How many times have you heard someone say—or maybe you’ve even said it yourself— “Yeah, it’s a hack. But we don’t have time to do it right.” Frankly, this one goes in the same category as popular rubbish like:
- “We don’t have time to write unit tests.”
- “We’re not paid to read technical journals and surf the web.”
- “I’m too busy to exercise.”
The problem is that we have a process addiction. I like the way Tom DeMarco described addiction in a talk he gave at the Boston SPIN. We usually think addiction is about doing something that’s bad for you but that makes you feel good. It is, but that’s an oversimplification.
Lets look at unit tests, for example. When you’re under the gun, who has time to write tests? Yes, automated tests are good. But when a month’s worth of new software needs to ship next week, we save time by skipping the tests, right?
Wrong! Yes, it is faster to code without tests… unless you care whether the software actually works. If you do care that it actually works, it’s much slower to debug masses of untested code, and faster to unit test. But we have this lie in our heads. We believe that coding without tests is faster. And don’t blame management. It’s easy to blame management for not having a clue, but we developers buy into the lies more than they do.
We have a desperate need. We are in pain. There is something that will relieve our pain, will meet our need. Just bang out the code as fast as you can, and pick up the pieces later. We know it’s bad for us, but we believe it will help us. And in the short term, it actually does seem to help. We do “write” the code. That is, we write software the same way a million monkeys write Shakespeare. But it is code, and we can tell management it’s “done.” And this bolsters our belief that skipping unit tests has gotten us out of our crisis.

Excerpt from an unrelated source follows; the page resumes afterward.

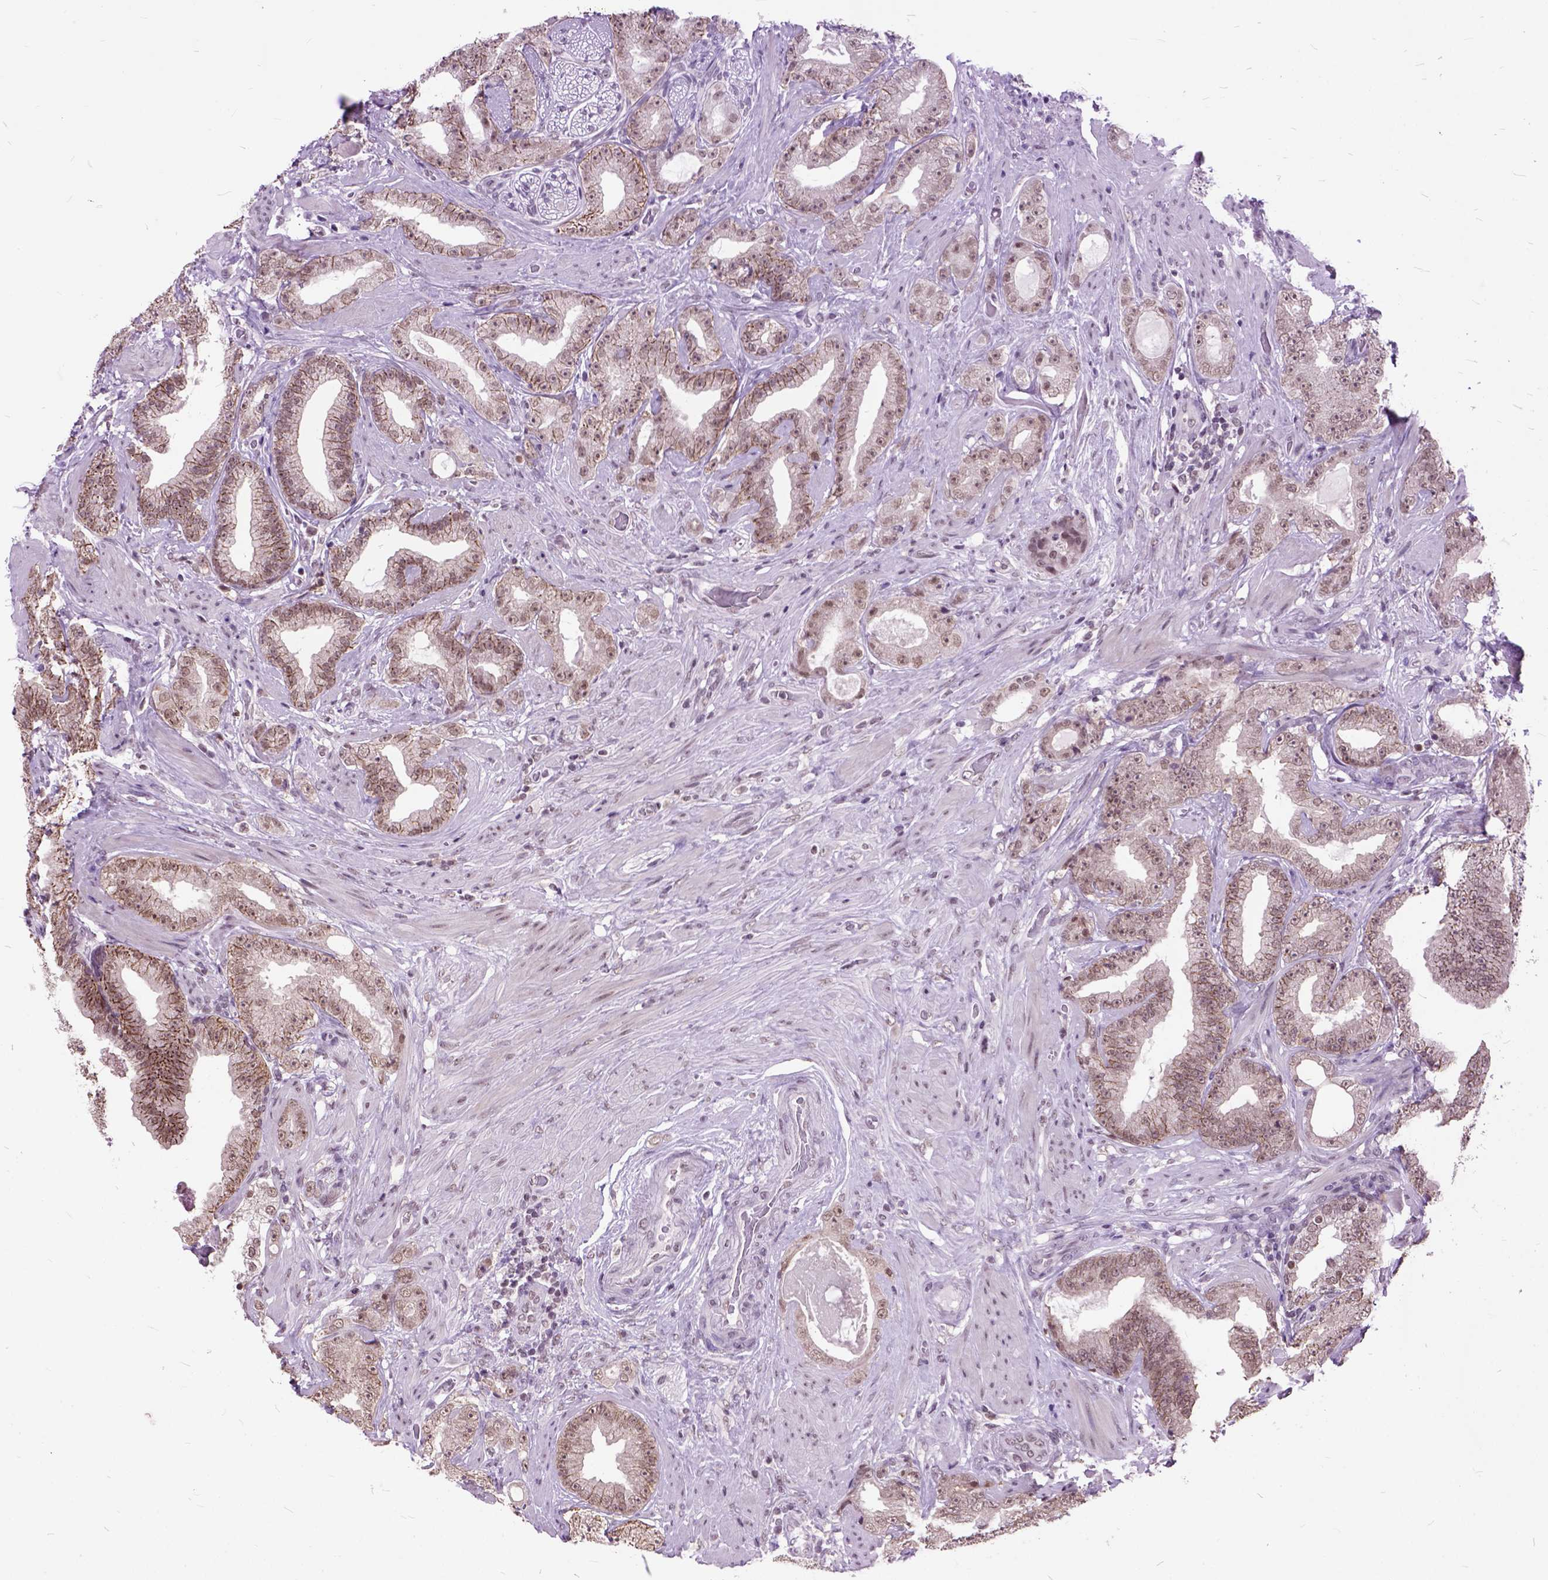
{"staining": {"intensity": "moderate", "quantity": "<25%", "location": "cytoplasmic/membranous,nuclear"}, "tissue": "prostate cancer", "cell_type": "Tumor cells", "image_type": "cancer", "snomed": [{"axis": "morphology", "description": "Adenocarcinoma, Low grade"}, {"axis": "topography", "description": "Prostate"}], "caption": "The histopathology image reveals staining of prostate low-grade adenocarcinoma, revealing moderate cytoplasmic/membranous and nuclear protein staining (brown color) within tumor cells.", "gene": "ORC5", "patient": {"sex": "male", "age": 60}}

But in the long term, it hurts us. And in this case, “long term” means two weeks. We can tell management we’ve done a month’s worth of work in only a week. But the software is not going to ship. It’ll be delayed for another two months while we sift through all the bugs and the interactions between bugs in thousands of lines of code. And during those months we’re going to be increasingly under the gun, and so we’ll take even more so-called short cuts. So make that three months. And since we’re working overtime and aren’t sleeping right and aren’t taking care of ourselves, we’ll make even more mistakes, and we’ll have to debug those, too. So make that four months.
So, one month versus four. Which is faster?
Similarly, you are paid for keeping up on the latest developments, and that means reading technical journals and blogs. This may not be an urgent activity, but it’s important, and it needs to get done.
And exercise! When developers go into crisis mode, they start skipping their afternoon walks and naps. That’s not just bad for you; it’s bad for your crisis, too. When you’re in a crisis, that’s exactly the time you need your mind about you. That’s the time you need to be well rested and in top shape. A healthy body means a healthy mind. When you’re in a crisis, that’s when you’re too busy not to exercise.
A process addiction unfortunately is systemic. And breaking it is hard. But as they say, the first step is to admit that you have a problem.